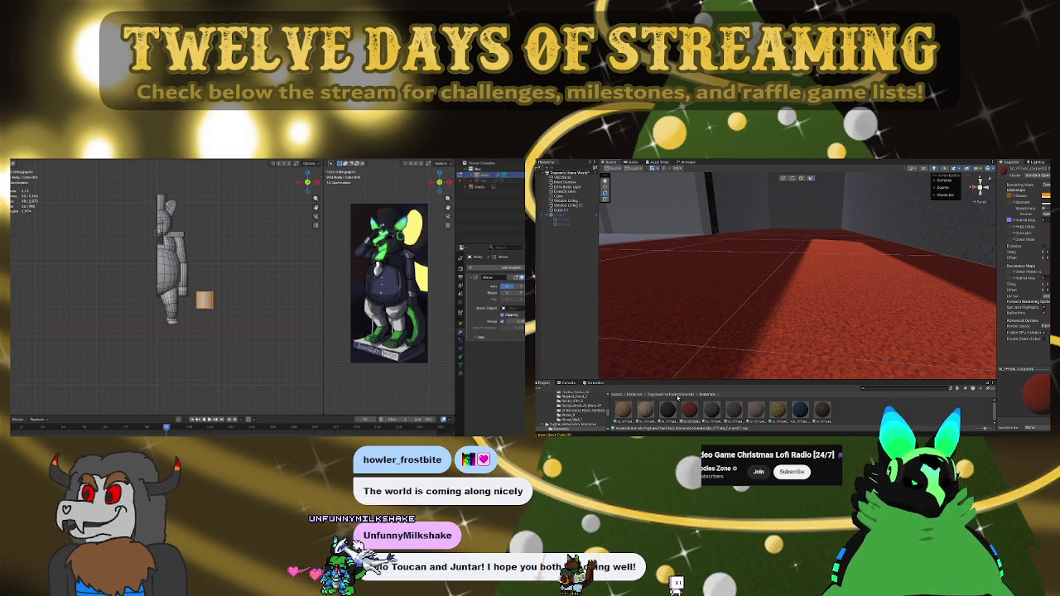
left_click(678, 395)
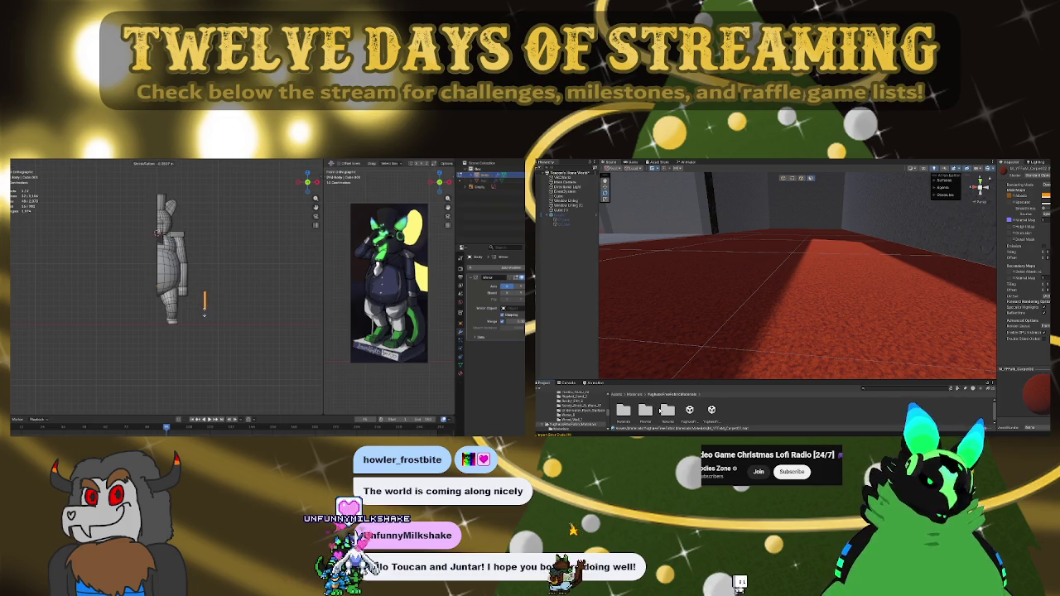
double_click(667, 410)
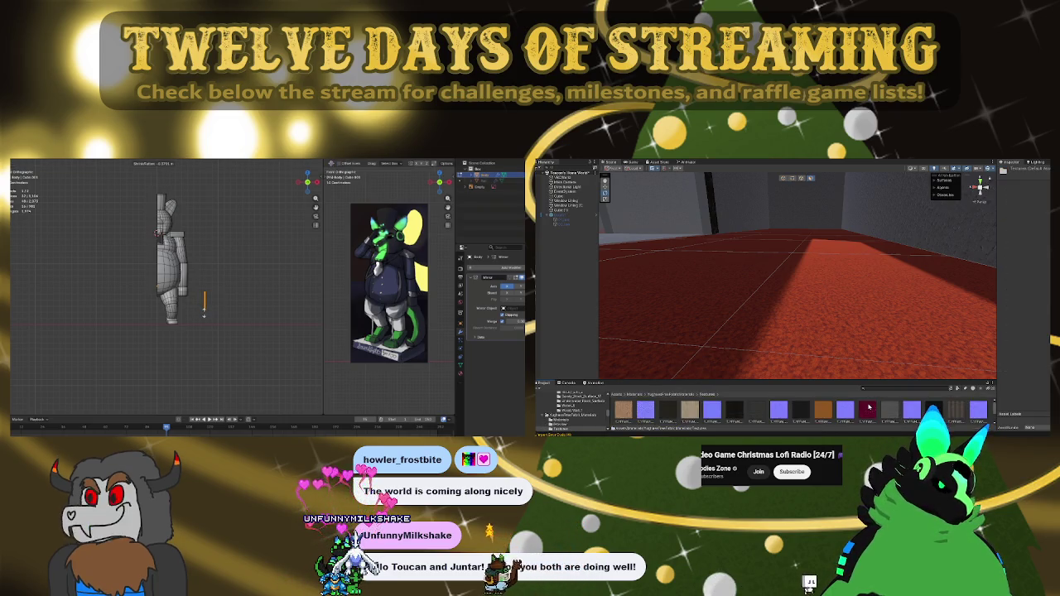
left_click(822, 409)
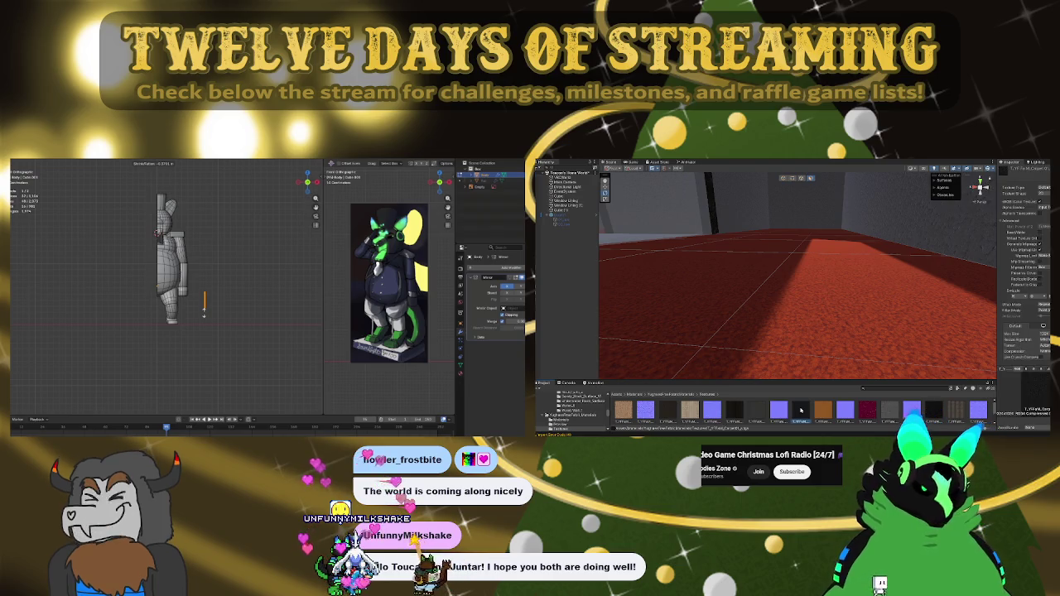
left_click(148, 353)
Step: In front view, move, rotate and thin the piece, then tuck it under the character's foot
key("KP_1")
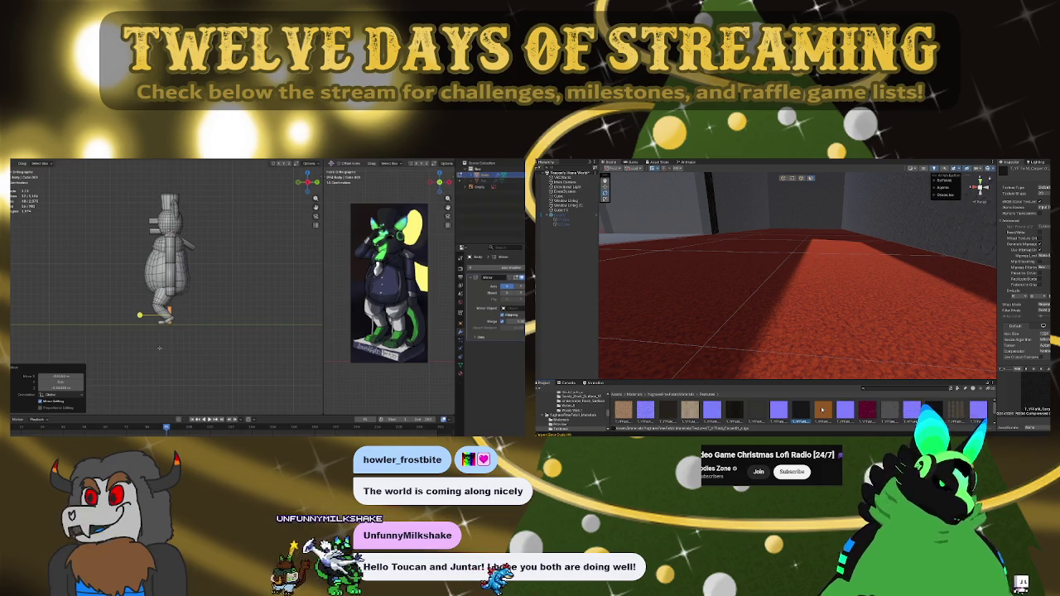
key("g")
left_click(160, 330)
key("r")
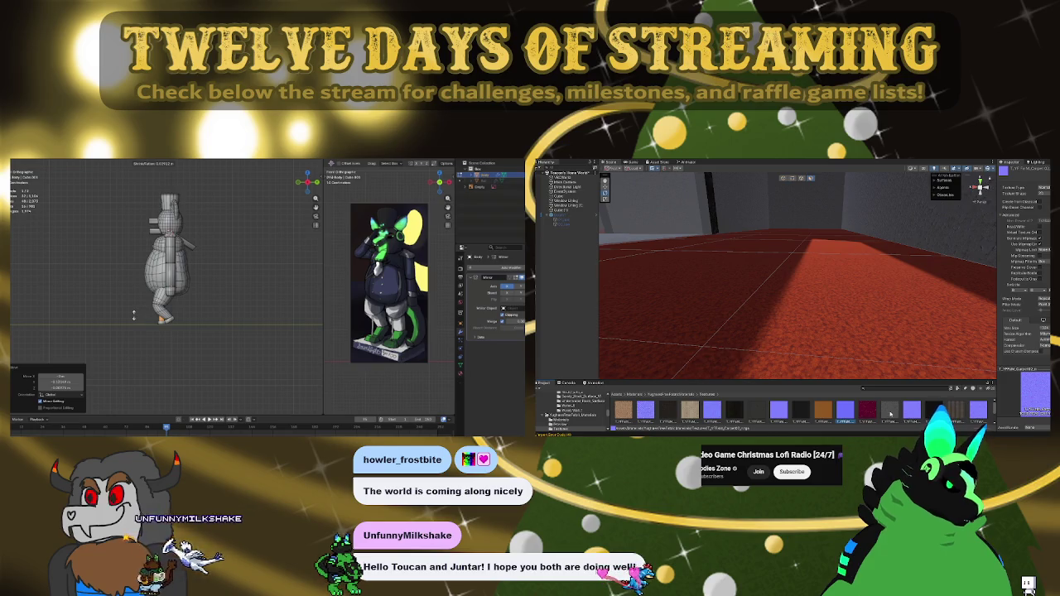
left_click(890, 414)
left_click(132, 316)
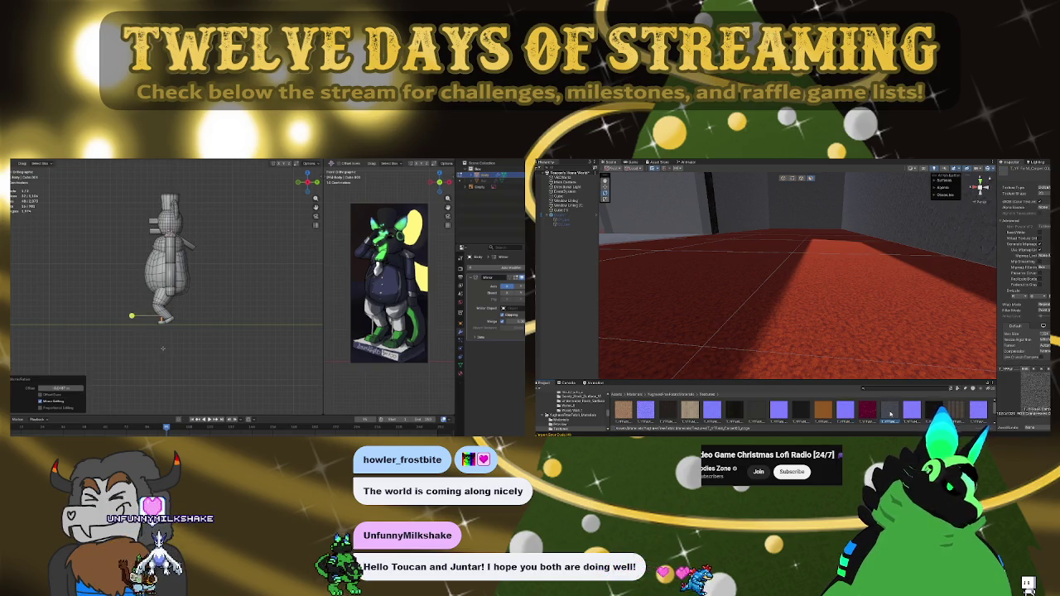
scroll(164, 348, "up", 3)
scroll(171, 352, "up", 2)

### ABOUT THIS EXERCISE
The result is a copy of every line above where the word "scroll" shows up.

### EXERCISE RESPONSE
scroll(164, 348, "up", 3)
scroll(171, 352, "up", 2)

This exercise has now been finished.